> **課題演習**
A: 真珠腫性中耳炎に関する文章のうち、「耳の鼓膜と内耳との間にある中」から「しやすいともいわれています。」までを正確に書き写しなさい。
B: 真珠腫性中耳炎に関する文章によると、球状に増殖した鼓膜の上皮組織が「真珠腫」と呼ばれるのはなぜか。
C: 真珠腫性中耳炎に関する文章の最後の文に続けて、その先を書きなさい。

鼓膜の一部が耳の奥に入り込んでいくことで、さまざまな症状が現れる疾患
真珠腫(しゅ)性中耳炎とは、正常なら太鼓の皮のようにピンと張っている鼓膜の一部が、中耳の奥に入り込んでいく疾患。慢性中耳炎の一種で、一般的な慢性中耳炎よりも重い疾患です。
耳の鼓膜と内耳との間にある中耳の炎症が長引くと、中耳の奥にあるハチの巣状の骨である乳突洞(にゅうとつどう)や上鼓室(じょうこしつ)へ炎症が及びます。さらに、中耳の換気状態が悪くなると、この真珠腫性中耳炎を発症します。
滲出(しんしゅつ)性中耳炎や癒着性中耳炎に続いて、起こることもあります。鼻をすする癖がある人に、発症しやすいともいわれています。
鼓膜の一部の上皮組織が球状に増殖して、さらに中耳の深部へ進んで堆積(たいせき)すると、さまざまな症状が現れます。球状に増殖した鼓膜の上皮組織が真珠のように見えることから、真珠腫といいます。

> **提示資料**
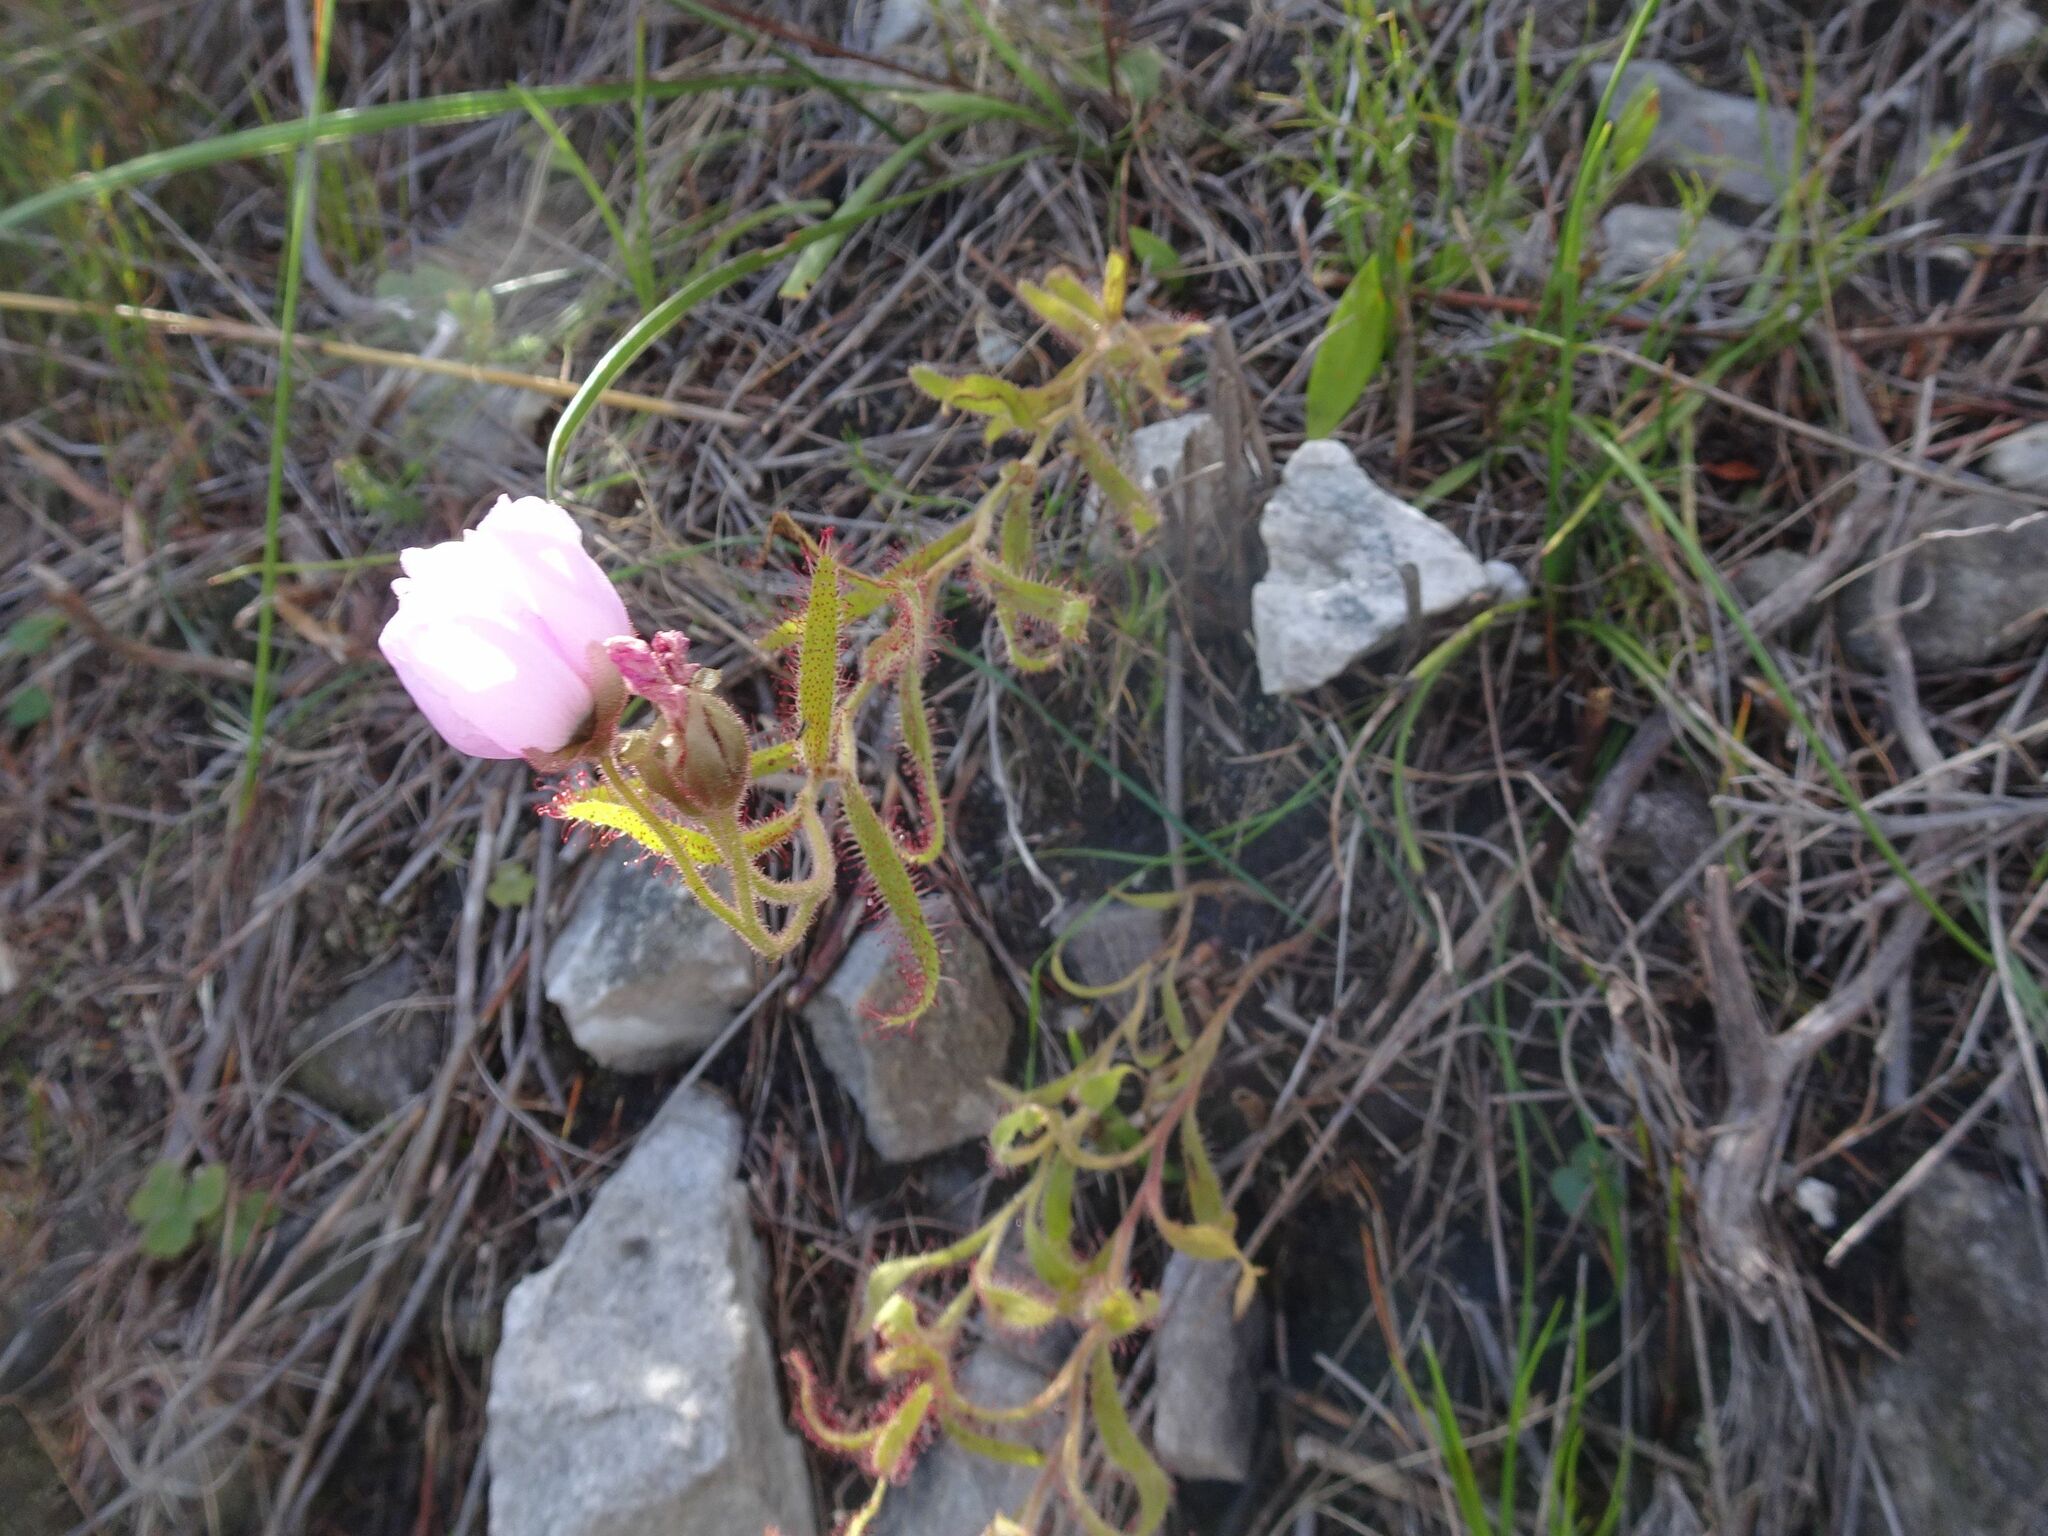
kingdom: Plantae
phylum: Tracheophyta
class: Magnoliopsida
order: Caryophyllales
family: Droseraceae
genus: Drosera
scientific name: Drosera cistiflora
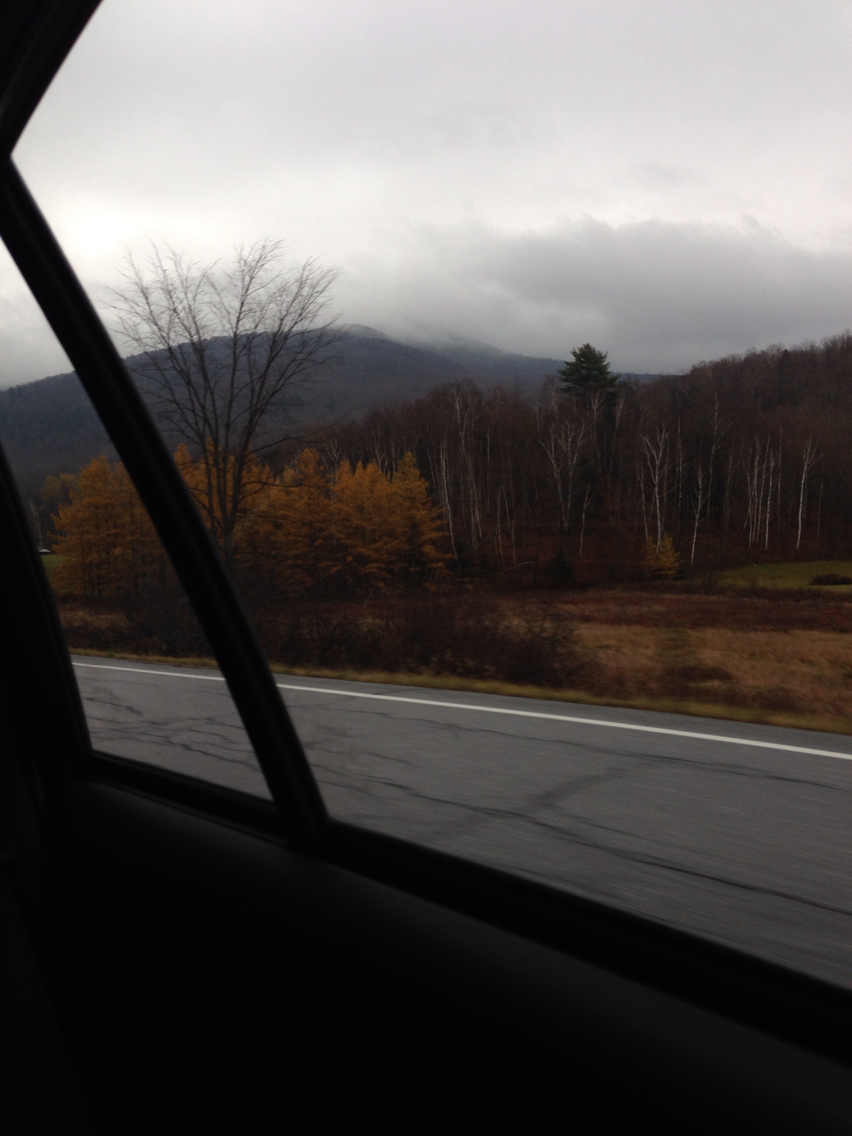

> **解答**
A:
耳の鼓膜と内耳との間にある中耳の炎症が長引くと、中耳の奥にあるハチの巣状の骨である乳突洞(にゅうとつどう)や上鼓室(じょうこしつ)へ炎症が及びます。さらに、中耳の換気状態が悪くなると、この真珠腫性中耳炎を発症します。
滲出(しんしゅつ)性中耳炎や癒着性中耳炎に続いて、起こることもあります。鼻をすする癖がある人に、発症しやすいともいわれています。

B: 真珠のように見えるから。

C:
真珠腫は、その発生のメカニズムにより1次性、2次性に分類されます。1次性は、鼓膜の弛緩(しかん)部より鼓膜の上皮組織が上鼓室に入り込むために起こるもので、鼓室内の減圧状態が続いたことが原因となります。2次性は、鼓膜の緊張部に開いた穴の縁から鼓膜の上皮組織が中耳腔(こう)に入り込むために起こるもので、鼓膜に開いた穴が原因となります。いずれも鼓膜と真珠腫がくっ付いています。
強い中耳の炎症や、真珠腫による耳の周りの骨や組織の破壊を生じて、血や膿(うみ)の混じった耳垂れ、難聴、めまい、耳鳴り、顔面神経まひなどを合併します。
真珠腫は骨を溶かす性質が強いため、鼓膜の裏側にある音を伝える耳小骨(じしょうこつ)を破壊すると難聴を合併し、三半規管を破壊するとめまいを合併します。また、中耳と内耳の間の骨の中を通っていて、顔の筋肉を動かす顔面神経を真珠腫が破壊すると、顔がゆがんでしまう顔面神経まひを合併します。
そのまま放置すると、髄膜炎や脳膿瘍(のうのうよう)を起こし、生命にかかわる場合もあります。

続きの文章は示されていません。